Relevés de grandeurs physiques:

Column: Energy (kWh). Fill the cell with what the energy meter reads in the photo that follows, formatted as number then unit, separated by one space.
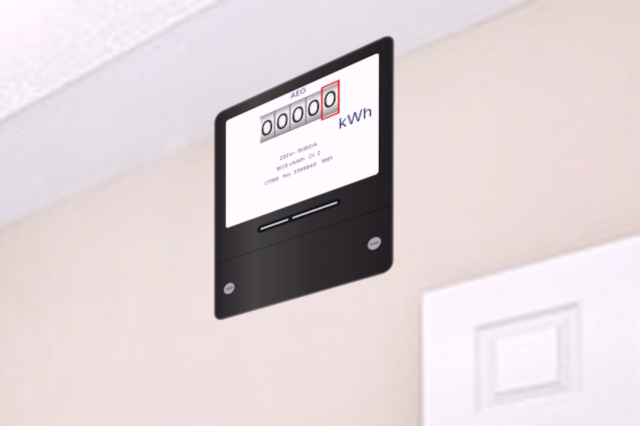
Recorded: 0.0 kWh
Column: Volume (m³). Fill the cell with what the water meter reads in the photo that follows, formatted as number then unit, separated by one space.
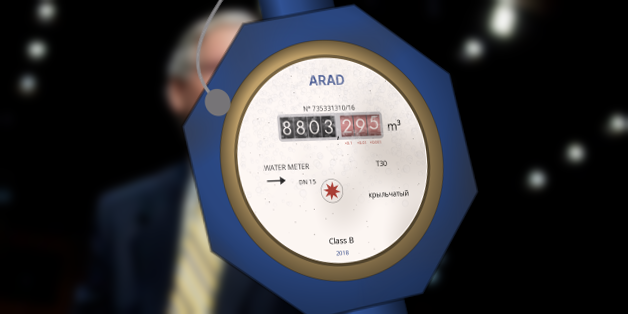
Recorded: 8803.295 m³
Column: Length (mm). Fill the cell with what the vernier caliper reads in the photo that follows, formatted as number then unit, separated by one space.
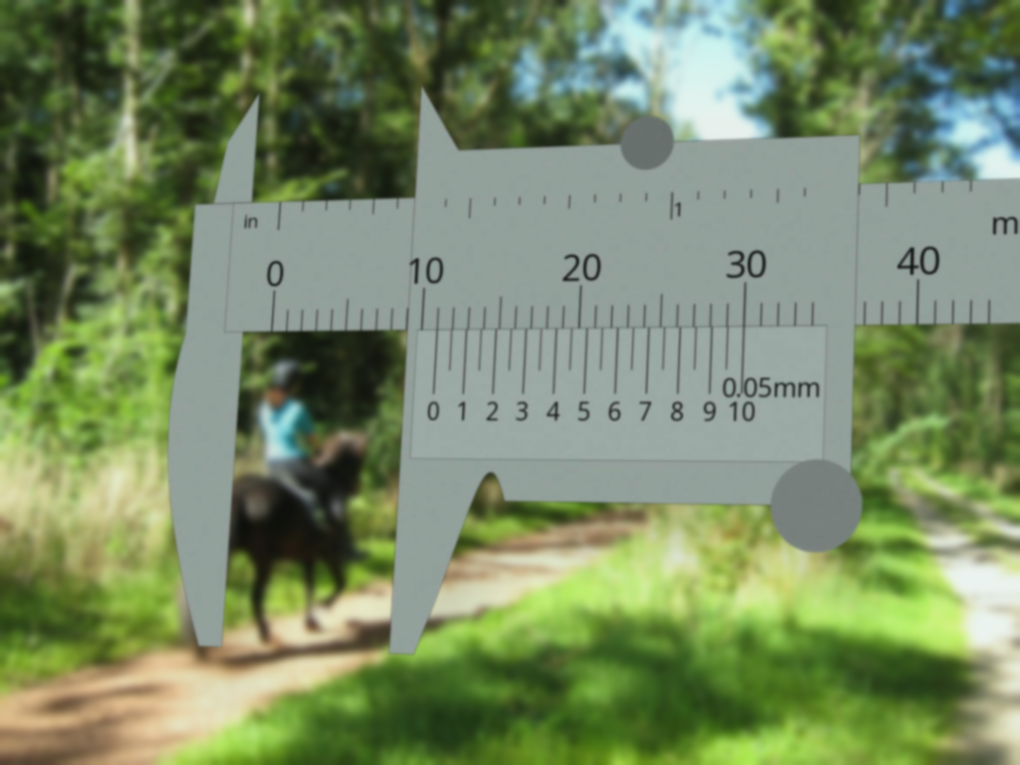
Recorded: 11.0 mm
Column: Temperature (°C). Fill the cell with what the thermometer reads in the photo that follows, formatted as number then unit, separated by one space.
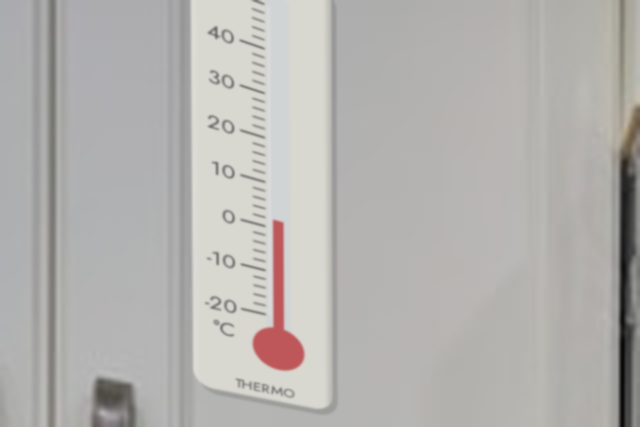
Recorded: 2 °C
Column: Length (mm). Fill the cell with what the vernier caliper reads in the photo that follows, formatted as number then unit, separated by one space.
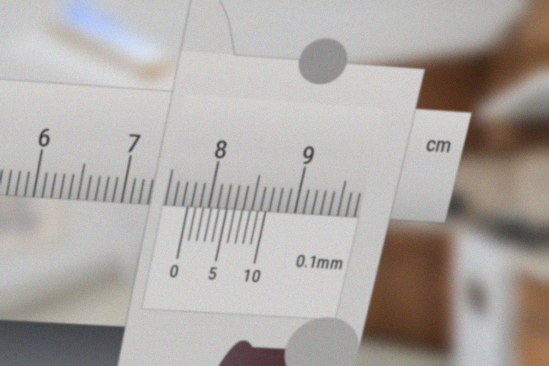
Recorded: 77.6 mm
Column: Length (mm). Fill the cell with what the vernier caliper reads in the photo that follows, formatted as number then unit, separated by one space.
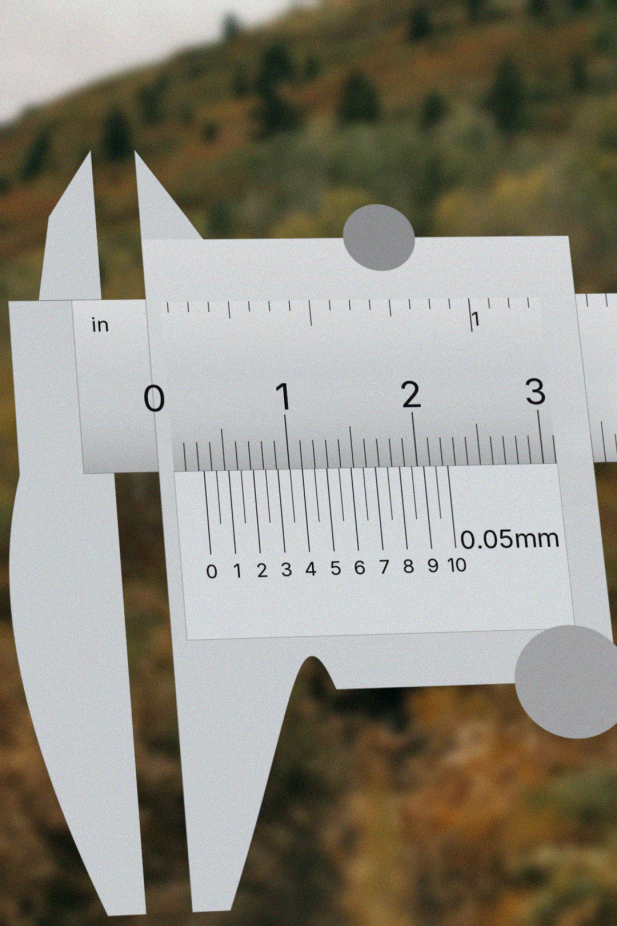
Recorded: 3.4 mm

== CONSIGNE ==
Veuillez mettre toutes les lignes ci-dessus sous forme de liste numérotée, sans laisser de ligne vide et en retirant les images.

== CORRIGÉ ==
1. Column: Energy (kWh). Fill the cell with what the energy meter reads in the photo that follows, formatted as number then unit, separated by one space.
2. Recorded: 0.0 kWh
3. Column: Volume (m³). Fill the cell with what the water meter reads in the photo that follows, formatted as number then unit, separated by one space.
4. Recorded: 8803.295 m³
5. Column: Length (mm). Fill the cell with what the vernier caliper reads in the photo that follows, formatted as number then unit, separated by one space.
6. Recorded: 11.0 mm
7. Column: Temperature (°C). Fill the cell with what the thermometer reads in the photo that follows, formatted as number then unit, separated by one space.
8. Recorded: 2 °C
9. Column: Length (mm). Fill the cell with what the vernier caliper reads in the photo that follows, formatted as number then unit, separated by one space.
10. Recorded: 77.6 mm
11. Column: Length (mm). Fill the cell with what the vernier caliper reads in the photo that follows, formatted as number then unit, separated by one space.
12. Recorded: 3.4 mm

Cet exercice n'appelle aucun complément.